■ About this task: Could you copy every line of the data that contains "cookie"?
========================
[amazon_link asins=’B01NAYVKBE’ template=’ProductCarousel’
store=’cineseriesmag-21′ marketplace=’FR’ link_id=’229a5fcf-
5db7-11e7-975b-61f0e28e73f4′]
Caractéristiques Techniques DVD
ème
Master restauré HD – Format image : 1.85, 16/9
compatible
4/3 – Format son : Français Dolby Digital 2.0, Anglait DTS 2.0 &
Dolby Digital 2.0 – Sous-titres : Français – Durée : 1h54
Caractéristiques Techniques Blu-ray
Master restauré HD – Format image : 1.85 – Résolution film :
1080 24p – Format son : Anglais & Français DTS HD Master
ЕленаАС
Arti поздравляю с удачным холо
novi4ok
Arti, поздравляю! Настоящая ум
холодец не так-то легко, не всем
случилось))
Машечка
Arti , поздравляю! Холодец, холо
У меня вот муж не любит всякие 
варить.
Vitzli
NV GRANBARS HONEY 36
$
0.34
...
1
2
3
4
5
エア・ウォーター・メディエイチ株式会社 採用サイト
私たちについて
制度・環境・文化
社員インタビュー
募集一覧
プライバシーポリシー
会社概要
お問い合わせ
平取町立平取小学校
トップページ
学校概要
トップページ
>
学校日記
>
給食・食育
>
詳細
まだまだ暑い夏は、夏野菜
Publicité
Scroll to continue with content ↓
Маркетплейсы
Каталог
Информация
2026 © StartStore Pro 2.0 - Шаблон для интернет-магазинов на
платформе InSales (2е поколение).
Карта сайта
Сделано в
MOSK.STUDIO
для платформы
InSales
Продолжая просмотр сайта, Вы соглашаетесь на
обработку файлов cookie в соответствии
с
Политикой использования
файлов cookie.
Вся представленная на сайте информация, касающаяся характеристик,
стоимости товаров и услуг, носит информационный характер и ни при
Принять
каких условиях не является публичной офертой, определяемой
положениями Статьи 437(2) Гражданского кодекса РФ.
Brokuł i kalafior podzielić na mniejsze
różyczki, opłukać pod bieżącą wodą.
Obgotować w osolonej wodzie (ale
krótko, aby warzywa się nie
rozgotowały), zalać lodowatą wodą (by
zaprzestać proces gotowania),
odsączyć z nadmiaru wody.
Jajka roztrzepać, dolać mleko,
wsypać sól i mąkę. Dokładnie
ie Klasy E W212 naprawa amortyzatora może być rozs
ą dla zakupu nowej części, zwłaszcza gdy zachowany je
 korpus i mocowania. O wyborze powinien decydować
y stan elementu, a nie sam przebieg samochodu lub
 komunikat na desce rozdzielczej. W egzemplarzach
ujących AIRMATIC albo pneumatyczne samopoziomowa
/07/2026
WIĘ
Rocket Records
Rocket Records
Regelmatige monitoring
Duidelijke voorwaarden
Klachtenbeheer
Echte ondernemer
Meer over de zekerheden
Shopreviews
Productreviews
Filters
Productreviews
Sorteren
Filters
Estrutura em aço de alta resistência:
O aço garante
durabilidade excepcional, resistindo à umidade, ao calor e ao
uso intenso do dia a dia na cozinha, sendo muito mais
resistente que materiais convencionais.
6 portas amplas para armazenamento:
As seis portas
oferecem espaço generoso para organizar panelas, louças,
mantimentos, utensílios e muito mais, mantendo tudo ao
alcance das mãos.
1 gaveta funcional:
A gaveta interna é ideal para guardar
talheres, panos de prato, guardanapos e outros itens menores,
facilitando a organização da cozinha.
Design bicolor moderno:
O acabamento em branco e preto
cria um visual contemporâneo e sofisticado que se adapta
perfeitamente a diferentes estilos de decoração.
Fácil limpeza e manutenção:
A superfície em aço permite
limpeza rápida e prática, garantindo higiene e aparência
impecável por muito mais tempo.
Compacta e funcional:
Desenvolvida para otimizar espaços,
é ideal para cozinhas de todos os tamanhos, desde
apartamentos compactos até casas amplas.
========================
■ Task answer:
обработку файлов cookie в соответствии
файлов cookie.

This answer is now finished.